Cade Hildreth: Basilard BioTech completed an initial pre-seed round with a strong base of support from investors. What additional funding is the company seeking at this time?
Brynley Lee: The majority of our pre-seed investment was used to secure a full development cycle for our commercially viable MVP (Minimum Viable Product) prototype with our MEMS foundry manufacturing partner.
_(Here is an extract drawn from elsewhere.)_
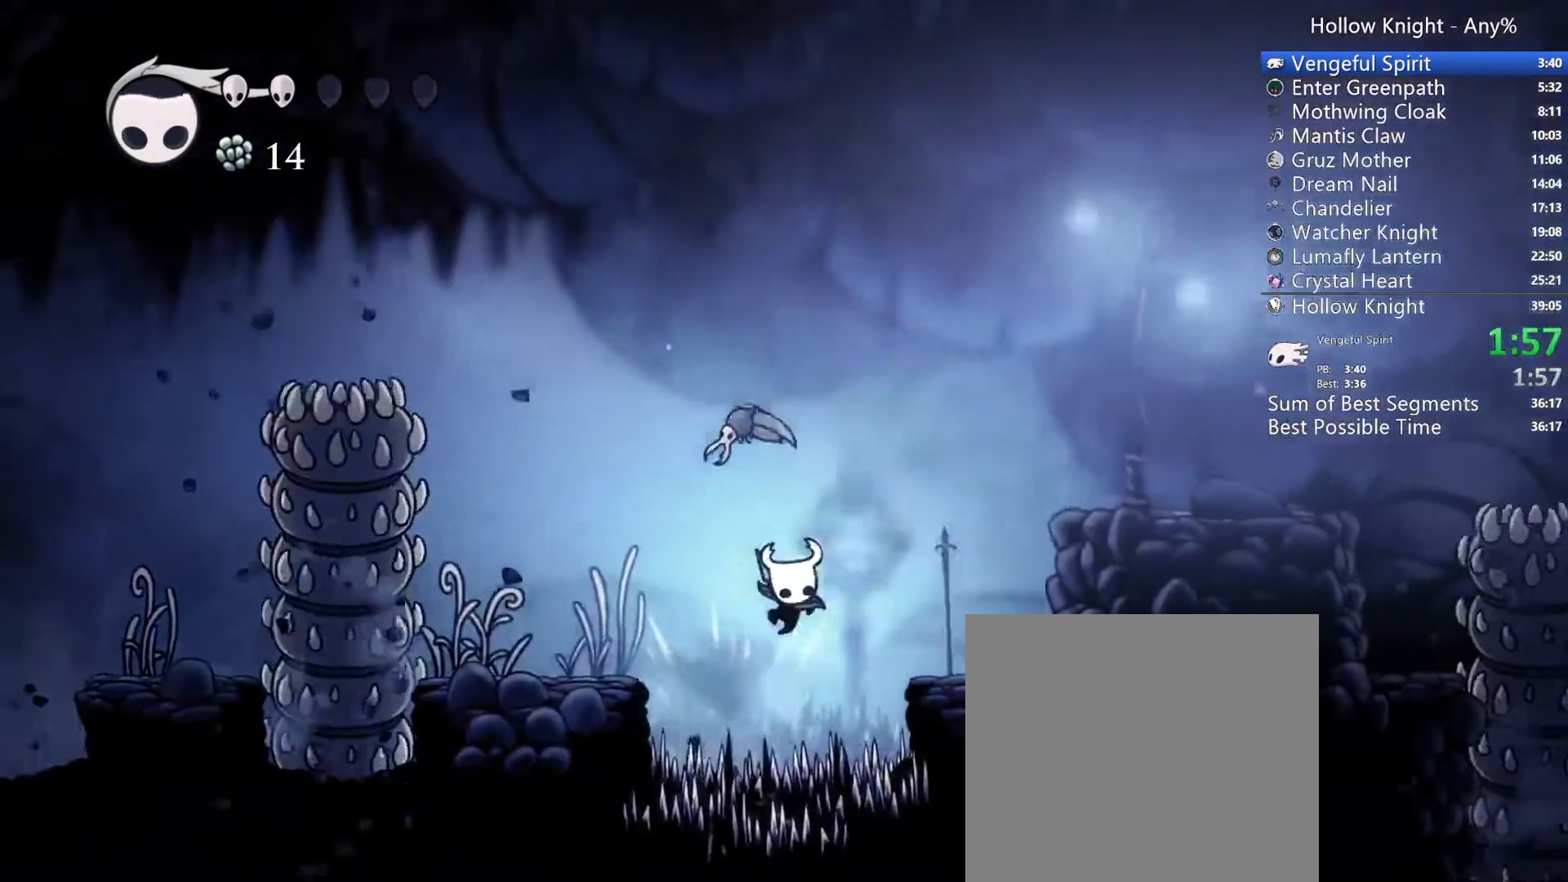
{"dt_ms": 500, "buttons": ["A", "DPAD_RIGHT"], "left_stick": "center", "right_stick": "center", "events": [[33, "X", "up"], [433, "A", "down"]]}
We will be taking delivery of these first systems later this year, representing a critical milestone in our young company’s growth since having these commercially viable prototype chips in hand will allow us to expand engagements with leading CGT companies who have already expressed interest in SoloPore.
It will also facilitate our efforts to engage additional companies – and even a few research institution partners – who would benefit from our unique value proposition, and it will continue supporting our own internal scientific validation and advanced engineering and design efforts.
We are currently seeking to fill out our $3M seed round raise to accelerate these efforts, including another development cycle to further scale and enhance SoloPre’s capabilities in a next gen version, as well as hire the key engineering and scientific talent that will form our foundational team for the future, grow our IP portfolio, and ultimately gain a market foothold by securing at least one co-development agreement by the end of 2021.
In doing so, we expect to significantly increase our per share valuation ahead of a Series A raise in early 2022.
Cade Hildreth: What are your 5 year goals for Basilard BioTech?
Brynley Lee: We will continue to execute to our plan, which is to continue advancement of the SoloPore platform over the next few years to the point where it becomes the most attractive and proven viable option for prospective cell therapy companies (and also research institutions), who will engage us first in technology evaluation agreements, and then ultimately, in long term co-development and/or R&D agreements.
We expect to grow the number of these agreements, with companies focused on different cell therapy types, into double digits over the next few years, which will in turn lead to different, customized versions of our technology for our partners. This will lead to a significant income stream and raise our valuation considerably.
This anticipated rapid, organic growth could conceivably continue for many more years after that, unless in the meantime, we are locked into an exclusive, high value contract with one or more of these partners, or we are acquired.